So just how much risk are people assuming when they click that app to hop on a Bird or Lime e-scooter to zip to lunch or make that soon-to-start class?
A lawsuit filed last week in Atlanta may test the strength of the sweeping agate-type boilerplate waiver that scrolls across Bird’s app sharply limiting any liability claims while agreeing that any dispute regarding the ubiquitous wheeled whizzers must be arbitrated in California.
That’s a long trip for Simon Clopton, whose decision to hop aboard a Bird scooter in January ended abruptly when the front brake apparently locked up and threw him to the pavement on the Georgia Tech campus, shattering his leg and leaving him with more than $156,000 in medical bills.
“Fortunately, we have video from Georgia Tech that shows this thing riding straight down the street, everything’s fine, and all of sudden the wheel just yanks to the left and sends him flying,” said attorney Louis Levenson, who sued Bird and the scooter’s manufacturers Friday in Fulton County State Court.
“He struck the pavement in the bike lane and suffered compound fractures of the leg, and they had to put in screws, bolts and rods,” said Levenson, who filed the suit with Levenson & Associates colleague George Lott.
Clopton, 42, was about to start a new job but is instead sitting at home unable to put any weight on his leg, Levenson said.
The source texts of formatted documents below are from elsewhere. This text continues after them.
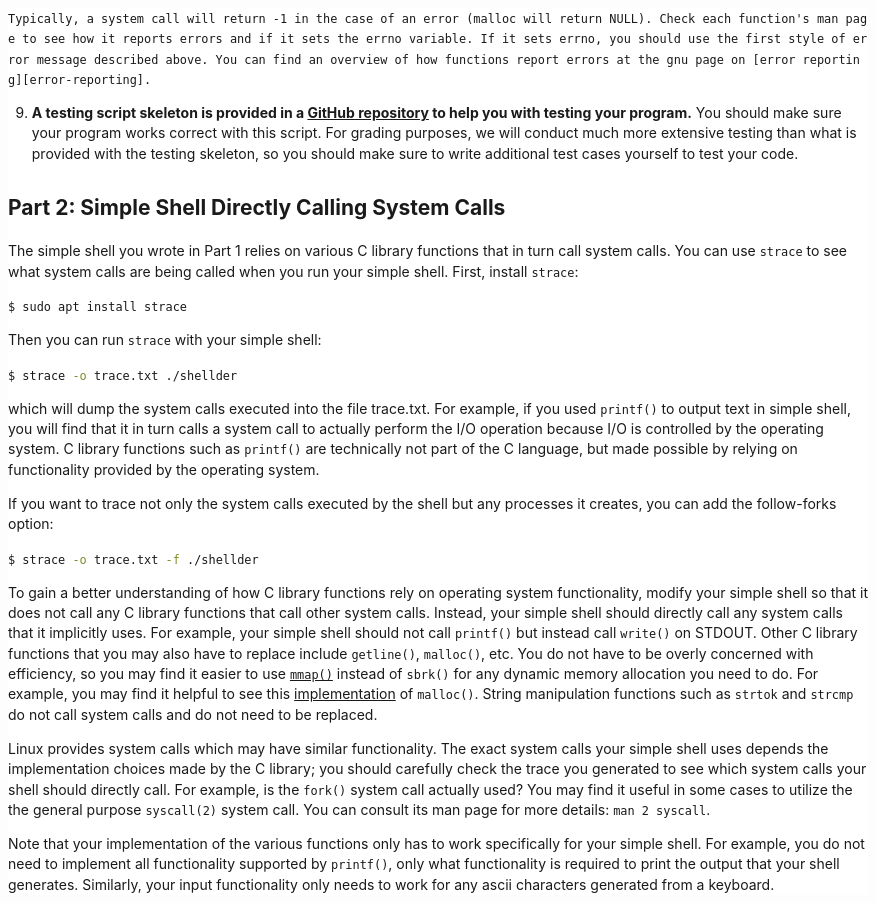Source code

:     Typically, a system call will return -1 in the case of an error (malloc will return NULL). Check each function's man page to see how it reports errors and if it sets the errno variable. If it sets errno, you should use the first style of error message described above. You can find an overview of how functions report errors at the gnu page on [error reporting][error-reporting].

9. **A testing script skeleton is provided in a [GitHub repository][testing-repo] to help you with testing your program.** You should make sure your program works correct with this script. For grading purposes, we will conduct much more extensive testing than what is provided with the testing skeleton, so you should make sure to write additional test cases yourself to test your code.


[errno]: https://linux.die.net/man/3/errno
[error-reporting]: https://www.gnu.org/software/libc/manual/html_mono/libc.html#Error-Reporting
[testing-repo]: https://github.com/columbia-os-hw/s25-tester-hw2

## Part 2: Simple Shell Directly Calling System Calls
The simple shell you wrote in Part 1 relies on various C library functions that in turn call system calls. You can use `strace` to see what system calls are being called when you run your simple shell. First, install `strace`:
```sh
$ sudo apt install strace
```

Then you can run `strace` with your simple shell:
```sh
$ strace -o trace.txt ./shellder
```

which will dump the system calls executed into the file trace.txt. For example, if you used `printf()` to output text in simple shell, you will find that it in turn calls a system call to actually perform the I/O operation because I/O is controlled by the operating system. C library functions such as `printf()` are technically not part of the C language, but made possible by relying on functionality provided by the operating system.

If you want to trace not only the system calls executed by the shell but any processes it creates, you can add the follow-forks option:
```sh
$ strace -o trace.txt -f ./shellder
```

To gain a better understanding of how C library functions rely on operating system functionality, modify your simple shell so that it does not call any C library functions that call other system calls. Instead, your simple shell should directly call any system calls that it implicitly uses. For example, your simple shell should not call `printf()` but instead call `write()` on STDOUT. Other C library functions that you may also have to replace include `getline()`, `malloc()`, etc. You do not have to be overly concerned with efficiency, so you may find it easier to use [`mmap()`][mmap] instead of `sbrk()` for any dynamic memory allocation you need to do. For example, you may find it helpful to see this [implementation][malloc-ref] of `malloc()`. String manipulation functions such as `strtok` and `strcmp` do not call
system calls and do not need to be replaced.

[mmap]: https://man7.org/linux/man-pages/man2/munmap.2.html
[malloc-ref]: https://elixir.bootlin.com/linux/v6.13/source/tools/include/nolibc/stdlib.h#L131

Linux provides system calls which may have similar functionality. The exact system calls your simple shell uses depends the implementation choices made by the C library; you should carefully check the trace you generated to see which system calls your shell should directly call. For example, is the `fork()` system call actually used? You may find it useful in some cases to utilize the the general purpose `syscall(2)` system call. You can consult its man page for more details: `man 2 syscall`.

Note that your implementation of the various functions only has to work specifically for your simple shell. For example, you do not need to implement all functionality supported by `printf()`, only what functionality is required to print the output that your shell generates. Similarly, your input functionality only needs to work for any ascii characters generated from a keyboard.


[coding-style]: https://www.kernel.org/doc/html/v4.10/process/coding-style.html
[checkpatch]: https://github.com/torvalds/linux/blob/master/scripts/checkpatch.pl
[prog-in-c]: https://users.cs.cf.ac.uk/Dave.Marshall/C/CE.html
[glibc-manual]: https://www.gnu.org/software/libc/manual/
[qemu]: https://qemu.org/
[x86-segmentation]: https://en.wikipedia.org/wiki/X86_memory_segmentation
He was not wearing a helmet and suffered no head injuries, Levenson said.
The suit names Bird Rides Inc. and the scooters’ manufacturers, Xiaomi USA and Segway Inc.
Scooters and their associated benefits, accidents, hassles and clutter are big news everywhere they operate. Atlanta lawmakers are considering regulations and have enlisted Grady Memorial Hospital to help track injuries. The Georgia General Assembly is pondering legislation to regulate where they can be parked and how fast they can travel—but holding scooter operators liable for injury may be the biggest bump of all.
User agreements for Bird and Lime both include binding arbitration clauses and class action waivers.
At least one lawsuit naming Bird is already pending in federal court: A putative class action asserting negligence, nuisance and other claims originally filed in Los Angeles County Superior Court was transferred to California’s Central District in November, where the parties have agreed to stay pending settlement negotiations.
Levenson said the numbers of injuries and the dense user agreements closing off parties’ ability to challenge the scooter companies’ operations raise legitimate public policy concerns.
“One doesn’t have to be terribly insightful to see all these scooters laying in the rain, in the mud,” Levenson said. “It’s certainly not a shock that they’re they’re not serviced regularly, that they’re recharged by volunteers.”
“I don’t think people realize they’re giving up all these rights when they click on these user agreements. I think this is going to be a seminal case here in Georgia, because these foreign companies are using an app that lets people click away their legal rights.”
Bird did not respond to requests for comment Tuesday, but it has said it offers free helmets to riders and has distributed thousands at no cost other than shipping; its website also includes a list of safety measures as to where to ride and park and instructs riders to avoid alcohol or one-handed driving.